◆ **THE PROBLEM**
Search the lines of the records for the word "บยกของหน", and copy every line that has it.

◆ **THE DATA**
* * * * *

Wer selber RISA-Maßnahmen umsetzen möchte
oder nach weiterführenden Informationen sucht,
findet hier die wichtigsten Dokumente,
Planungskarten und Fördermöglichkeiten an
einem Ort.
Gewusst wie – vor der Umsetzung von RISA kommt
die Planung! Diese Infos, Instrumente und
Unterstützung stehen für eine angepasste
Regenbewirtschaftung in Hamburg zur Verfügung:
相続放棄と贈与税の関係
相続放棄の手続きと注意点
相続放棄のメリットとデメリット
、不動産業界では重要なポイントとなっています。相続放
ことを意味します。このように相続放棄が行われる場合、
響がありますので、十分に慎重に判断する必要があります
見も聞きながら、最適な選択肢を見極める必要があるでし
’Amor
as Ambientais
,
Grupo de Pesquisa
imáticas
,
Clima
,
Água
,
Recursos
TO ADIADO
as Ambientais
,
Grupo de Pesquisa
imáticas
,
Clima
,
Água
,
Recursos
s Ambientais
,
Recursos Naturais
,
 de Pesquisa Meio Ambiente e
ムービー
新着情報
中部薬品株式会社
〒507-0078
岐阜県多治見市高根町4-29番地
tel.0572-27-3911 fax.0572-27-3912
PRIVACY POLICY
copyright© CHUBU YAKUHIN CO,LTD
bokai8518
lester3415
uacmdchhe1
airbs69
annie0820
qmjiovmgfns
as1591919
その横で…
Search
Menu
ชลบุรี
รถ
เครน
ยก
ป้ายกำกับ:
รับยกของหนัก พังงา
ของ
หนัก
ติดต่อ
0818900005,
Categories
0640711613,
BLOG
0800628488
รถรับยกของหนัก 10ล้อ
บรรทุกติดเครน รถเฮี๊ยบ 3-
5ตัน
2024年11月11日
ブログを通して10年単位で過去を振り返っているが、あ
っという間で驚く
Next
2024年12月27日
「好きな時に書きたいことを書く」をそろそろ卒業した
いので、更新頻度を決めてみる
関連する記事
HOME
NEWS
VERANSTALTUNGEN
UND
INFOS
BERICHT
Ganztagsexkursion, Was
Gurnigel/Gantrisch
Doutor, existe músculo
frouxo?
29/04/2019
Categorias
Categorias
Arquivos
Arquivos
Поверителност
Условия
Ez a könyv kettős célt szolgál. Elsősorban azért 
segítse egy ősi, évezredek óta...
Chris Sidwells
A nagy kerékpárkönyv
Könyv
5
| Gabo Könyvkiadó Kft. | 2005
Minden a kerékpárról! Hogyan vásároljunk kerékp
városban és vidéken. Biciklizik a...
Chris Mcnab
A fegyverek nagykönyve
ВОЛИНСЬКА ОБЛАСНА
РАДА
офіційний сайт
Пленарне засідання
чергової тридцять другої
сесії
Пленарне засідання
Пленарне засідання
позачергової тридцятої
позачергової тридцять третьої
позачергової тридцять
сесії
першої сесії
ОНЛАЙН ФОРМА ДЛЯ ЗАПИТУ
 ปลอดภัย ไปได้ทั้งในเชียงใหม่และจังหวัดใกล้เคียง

* * * * *

◆ **ANSWER TO THIS PROBLEM**
รับยกของหนัก พังงา
รถรับยกของหนัก 10ล้อ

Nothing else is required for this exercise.